If the young lady had been plain, or even a little less enchanting, Claude would probably have found out a good deal about her in no time. But the bright little maiden, with the golden hair and dark, melting eyes, bewildered him with suppressed emotion, and when she prayed that he wouldn’t think her ungrateful if she said he mustn’t come with her further than the post-office, and then when they arrived there tripped off, after giving his hand a timorous little pressure with her tiny fingers, he felt as if he had just learned what heaven was and had lost all chance of it for ever.
He was inclined to rush madly after her and ask sundry questions, but by the time his thoughts had arranged themselves for action, his goddess had disappeared, and a white-shako’d policeman was watching him suspiciously with gin-and-watery eyes, as a possible slightly inebriated stranger whom he could drag to durance vile.

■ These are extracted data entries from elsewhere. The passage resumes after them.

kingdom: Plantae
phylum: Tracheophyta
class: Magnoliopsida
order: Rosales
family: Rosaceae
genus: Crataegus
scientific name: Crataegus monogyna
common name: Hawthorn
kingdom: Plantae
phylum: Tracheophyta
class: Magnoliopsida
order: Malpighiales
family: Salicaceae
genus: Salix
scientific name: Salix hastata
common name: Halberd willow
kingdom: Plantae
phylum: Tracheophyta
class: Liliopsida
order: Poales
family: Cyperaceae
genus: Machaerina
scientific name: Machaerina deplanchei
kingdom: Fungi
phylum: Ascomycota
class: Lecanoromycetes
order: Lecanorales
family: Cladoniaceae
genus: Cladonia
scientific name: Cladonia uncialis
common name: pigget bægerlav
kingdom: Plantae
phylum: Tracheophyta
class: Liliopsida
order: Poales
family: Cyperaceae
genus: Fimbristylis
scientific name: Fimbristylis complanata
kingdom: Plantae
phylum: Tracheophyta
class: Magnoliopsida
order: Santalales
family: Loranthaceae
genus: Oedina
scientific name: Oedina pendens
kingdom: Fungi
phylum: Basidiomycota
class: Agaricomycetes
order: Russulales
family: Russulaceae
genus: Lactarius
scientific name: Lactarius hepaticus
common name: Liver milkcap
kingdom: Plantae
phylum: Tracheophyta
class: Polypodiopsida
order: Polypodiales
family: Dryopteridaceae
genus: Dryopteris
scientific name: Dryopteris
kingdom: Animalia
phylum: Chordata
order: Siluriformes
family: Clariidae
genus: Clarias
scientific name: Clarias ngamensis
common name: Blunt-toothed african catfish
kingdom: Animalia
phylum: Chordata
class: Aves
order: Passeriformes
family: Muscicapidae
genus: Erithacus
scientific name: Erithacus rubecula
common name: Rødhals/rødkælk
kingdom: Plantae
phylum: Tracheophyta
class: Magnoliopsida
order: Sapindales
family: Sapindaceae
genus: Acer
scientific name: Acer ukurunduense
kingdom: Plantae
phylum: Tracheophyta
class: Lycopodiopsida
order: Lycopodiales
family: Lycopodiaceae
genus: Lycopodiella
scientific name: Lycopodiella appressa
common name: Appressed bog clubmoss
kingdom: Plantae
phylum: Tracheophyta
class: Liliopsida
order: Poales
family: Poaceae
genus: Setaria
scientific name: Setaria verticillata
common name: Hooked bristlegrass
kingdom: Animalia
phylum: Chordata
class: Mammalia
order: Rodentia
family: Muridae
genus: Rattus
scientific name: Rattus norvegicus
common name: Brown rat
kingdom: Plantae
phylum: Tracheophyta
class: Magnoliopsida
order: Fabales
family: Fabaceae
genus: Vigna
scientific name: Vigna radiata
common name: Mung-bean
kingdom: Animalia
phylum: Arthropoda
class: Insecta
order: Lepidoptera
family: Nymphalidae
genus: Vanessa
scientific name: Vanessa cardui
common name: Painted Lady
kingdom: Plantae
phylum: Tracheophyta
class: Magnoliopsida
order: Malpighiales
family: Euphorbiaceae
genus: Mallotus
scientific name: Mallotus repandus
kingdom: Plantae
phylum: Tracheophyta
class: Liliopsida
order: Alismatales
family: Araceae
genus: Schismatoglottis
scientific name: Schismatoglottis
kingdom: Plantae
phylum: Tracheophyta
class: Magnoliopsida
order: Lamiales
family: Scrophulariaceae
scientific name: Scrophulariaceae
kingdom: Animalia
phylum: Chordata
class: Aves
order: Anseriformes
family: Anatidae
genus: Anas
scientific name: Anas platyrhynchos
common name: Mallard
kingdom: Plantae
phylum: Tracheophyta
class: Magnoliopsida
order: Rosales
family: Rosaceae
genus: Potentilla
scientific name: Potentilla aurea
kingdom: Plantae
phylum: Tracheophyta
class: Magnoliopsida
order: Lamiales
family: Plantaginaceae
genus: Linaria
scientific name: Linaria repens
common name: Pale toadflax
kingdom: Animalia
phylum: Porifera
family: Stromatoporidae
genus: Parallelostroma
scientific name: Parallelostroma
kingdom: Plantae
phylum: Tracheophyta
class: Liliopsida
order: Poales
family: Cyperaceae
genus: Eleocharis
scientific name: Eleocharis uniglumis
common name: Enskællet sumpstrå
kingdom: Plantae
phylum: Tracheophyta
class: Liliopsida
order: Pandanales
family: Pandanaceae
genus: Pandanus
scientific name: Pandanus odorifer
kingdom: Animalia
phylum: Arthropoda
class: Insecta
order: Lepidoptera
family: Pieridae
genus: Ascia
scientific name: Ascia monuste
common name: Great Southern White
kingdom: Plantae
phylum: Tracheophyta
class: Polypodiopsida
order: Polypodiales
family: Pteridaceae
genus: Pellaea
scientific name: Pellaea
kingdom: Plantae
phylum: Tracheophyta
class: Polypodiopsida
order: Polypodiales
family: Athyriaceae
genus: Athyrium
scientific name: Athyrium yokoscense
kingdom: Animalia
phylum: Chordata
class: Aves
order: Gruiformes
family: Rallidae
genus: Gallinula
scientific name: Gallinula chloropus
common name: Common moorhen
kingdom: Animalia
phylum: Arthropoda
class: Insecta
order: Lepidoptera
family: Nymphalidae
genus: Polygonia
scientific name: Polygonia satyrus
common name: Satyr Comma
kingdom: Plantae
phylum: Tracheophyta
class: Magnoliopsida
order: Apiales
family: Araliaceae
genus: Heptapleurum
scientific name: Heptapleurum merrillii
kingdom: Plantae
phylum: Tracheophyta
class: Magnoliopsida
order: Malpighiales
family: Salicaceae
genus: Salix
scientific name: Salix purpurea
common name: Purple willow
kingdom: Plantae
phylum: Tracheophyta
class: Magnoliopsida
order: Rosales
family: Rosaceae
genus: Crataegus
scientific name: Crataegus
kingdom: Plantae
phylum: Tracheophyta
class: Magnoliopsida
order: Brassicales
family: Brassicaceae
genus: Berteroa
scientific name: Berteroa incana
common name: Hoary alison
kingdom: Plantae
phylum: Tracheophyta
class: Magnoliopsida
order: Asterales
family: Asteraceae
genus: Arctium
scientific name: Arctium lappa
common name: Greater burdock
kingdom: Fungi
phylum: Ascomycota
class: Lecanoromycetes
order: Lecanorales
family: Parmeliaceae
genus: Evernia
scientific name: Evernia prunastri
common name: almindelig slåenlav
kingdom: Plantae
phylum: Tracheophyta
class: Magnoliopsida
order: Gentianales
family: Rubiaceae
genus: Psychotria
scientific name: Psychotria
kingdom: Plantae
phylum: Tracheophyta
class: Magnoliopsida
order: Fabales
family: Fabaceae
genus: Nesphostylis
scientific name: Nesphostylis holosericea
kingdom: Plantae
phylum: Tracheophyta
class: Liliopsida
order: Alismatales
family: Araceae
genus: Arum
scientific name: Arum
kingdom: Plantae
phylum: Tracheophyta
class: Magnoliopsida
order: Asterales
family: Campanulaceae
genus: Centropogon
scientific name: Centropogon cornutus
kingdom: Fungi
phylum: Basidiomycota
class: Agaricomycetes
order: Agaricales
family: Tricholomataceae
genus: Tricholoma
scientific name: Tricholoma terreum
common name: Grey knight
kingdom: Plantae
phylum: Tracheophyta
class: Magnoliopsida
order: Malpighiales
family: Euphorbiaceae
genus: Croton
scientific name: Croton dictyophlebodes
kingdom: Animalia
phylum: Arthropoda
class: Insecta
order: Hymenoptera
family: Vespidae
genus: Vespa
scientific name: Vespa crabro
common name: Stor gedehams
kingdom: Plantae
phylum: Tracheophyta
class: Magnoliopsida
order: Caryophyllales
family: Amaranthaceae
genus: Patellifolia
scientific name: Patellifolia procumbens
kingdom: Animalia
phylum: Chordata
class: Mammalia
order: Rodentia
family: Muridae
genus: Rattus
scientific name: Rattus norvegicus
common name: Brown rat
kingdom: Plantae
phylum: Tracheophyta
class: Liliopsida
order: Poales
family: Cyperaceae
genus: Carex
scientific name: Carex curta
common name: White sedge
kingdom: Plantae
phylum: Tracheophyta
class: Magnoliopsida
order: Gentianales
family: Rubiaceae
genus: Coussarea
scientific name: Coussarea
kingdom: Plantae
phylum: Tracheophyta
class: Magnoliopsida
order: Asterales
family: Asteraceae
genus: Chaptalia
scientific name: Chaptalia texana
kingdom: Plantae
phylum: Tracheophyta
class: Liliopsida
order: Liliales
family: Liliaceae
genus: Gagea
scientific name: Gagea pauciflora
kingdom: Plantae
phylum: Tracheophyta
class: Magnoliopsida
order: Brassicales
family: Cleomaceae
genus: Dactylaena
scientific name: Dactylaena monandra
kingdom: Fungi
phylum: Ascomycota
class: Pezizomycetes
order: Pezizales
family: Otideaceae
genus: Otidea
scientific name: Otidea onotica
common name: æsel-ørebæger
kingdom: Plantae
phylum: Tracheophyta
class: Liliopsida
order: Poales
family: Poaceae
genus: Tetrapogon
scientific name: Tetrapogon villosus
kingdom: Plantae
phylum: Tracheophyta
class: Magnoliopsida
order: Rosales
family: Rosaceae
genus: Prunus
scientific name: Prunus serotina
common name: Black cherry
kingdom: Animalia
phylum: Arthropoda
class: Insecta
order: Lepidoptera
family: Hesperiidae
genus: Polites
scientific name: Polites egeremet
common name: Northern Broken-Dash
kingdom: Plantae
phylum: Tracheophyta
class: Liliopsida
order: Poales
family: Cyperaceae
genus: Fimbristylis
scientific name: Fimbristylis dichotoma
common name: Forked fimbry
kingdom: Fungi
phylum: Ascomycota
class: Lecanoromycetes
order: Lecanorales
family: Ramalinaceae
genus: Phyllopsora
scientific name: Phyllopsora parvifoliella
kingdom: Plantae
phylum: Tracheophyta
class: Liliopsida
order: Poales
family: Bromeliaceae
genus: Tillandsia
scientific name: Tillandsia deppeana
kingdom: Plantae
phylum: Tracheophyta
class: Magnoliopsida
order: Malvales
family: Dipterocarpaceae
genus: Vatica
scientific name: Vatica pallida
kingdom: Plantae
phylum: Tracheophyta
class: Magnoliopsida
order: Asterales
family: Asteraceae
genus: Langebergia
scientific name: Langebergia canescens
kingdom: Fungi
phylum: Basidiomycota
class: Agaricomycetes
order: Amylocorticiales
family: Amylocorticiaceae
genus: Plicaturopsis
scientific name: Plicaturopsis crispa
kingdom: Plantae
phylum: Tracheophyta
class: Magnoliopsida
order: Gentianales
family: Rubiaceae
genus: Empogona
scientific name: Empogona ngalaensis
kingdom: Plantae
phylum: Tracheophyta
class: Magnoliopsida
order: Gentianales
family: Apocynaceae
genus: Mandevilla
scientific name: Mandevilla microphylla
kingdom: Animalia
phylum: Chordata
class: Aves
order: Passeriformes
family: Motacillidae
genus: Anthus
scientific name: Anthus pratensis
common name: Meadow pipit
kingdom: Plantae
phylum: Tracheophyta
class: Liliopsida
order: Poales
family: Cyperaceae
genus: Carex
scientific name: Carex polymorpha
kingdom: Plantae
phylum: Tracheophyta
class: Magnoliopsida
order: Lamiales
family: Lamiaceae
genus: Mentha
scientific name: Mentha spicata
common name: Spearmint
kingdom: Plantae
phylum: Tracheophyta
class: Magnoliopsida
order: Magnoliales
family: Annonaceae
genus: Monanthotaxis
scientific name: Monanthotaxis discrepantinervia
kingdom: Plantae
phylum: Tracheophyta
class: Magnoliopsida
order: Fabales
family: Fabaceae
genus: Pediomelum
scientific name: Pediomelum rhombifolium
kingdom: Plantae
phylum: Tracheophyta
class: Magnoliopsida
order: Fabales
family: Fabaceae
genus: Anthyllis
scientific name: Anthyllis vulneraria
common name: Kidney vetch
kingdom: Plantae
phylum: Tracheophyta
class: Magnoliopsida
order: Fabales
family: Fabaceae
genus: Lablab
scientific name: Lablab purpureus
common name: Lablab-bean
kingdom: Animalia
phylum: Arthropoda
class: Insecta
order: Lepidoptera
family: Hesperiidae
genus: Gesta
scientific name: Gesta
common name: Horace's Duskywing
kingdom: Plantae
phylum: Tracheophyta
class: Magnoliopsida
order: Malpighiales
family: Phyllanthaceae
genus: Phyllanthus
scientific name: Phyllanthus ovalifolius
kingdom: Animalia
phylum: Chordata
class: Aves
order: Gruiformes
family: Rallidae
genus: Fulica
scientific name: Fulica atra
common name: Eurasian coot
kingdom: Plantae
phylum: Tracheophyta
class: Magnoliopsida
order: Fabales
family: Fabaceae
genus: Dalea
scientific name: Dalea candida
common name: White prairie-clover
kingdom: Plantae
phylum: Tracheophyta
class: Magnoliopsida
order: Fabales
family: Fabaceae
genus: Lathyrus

So Claude walked vaguely about the town (noticing nothing of it), vainly hoping all the while to see her once more, and, barely catching his boat, became surly for the rest of the evening.
“Turning in” early, he dreamed a lot of kaleidoscopic nonsense about fighting red-faced men with small-gloved hands, who changed into laughing-eyed girls and scraggy clogs by turns, and finally burst into pieces, looking like minute larrikins, with a noise resembling the rattling of the rudder-chains, whose jangle overhead awoke him every morning.
And this was how it came about that our young friend wasted his time and opportunities of learning about the wonderful land he was approaching from his fellow-passengers, and remained for a few days in an almost perpetual state of reverie, consisting of alternate pleasing remembrances and self-objurgations at not having ascertained “her” name. His “maiden meditations,” however, daily became fewer and farther between, and the particular one that cost him the loss of his mate’s yarn, and most of the lovely scenery that lies between Whitsunday Island and the mainland, was abruptly brought to a close by the Irish doctor aforesaid, who, having been a quondam associate of Claude in New Zealand, came to re-open a subject of conversation between them that had interested our hero considerably before the Brisbane catastrophe.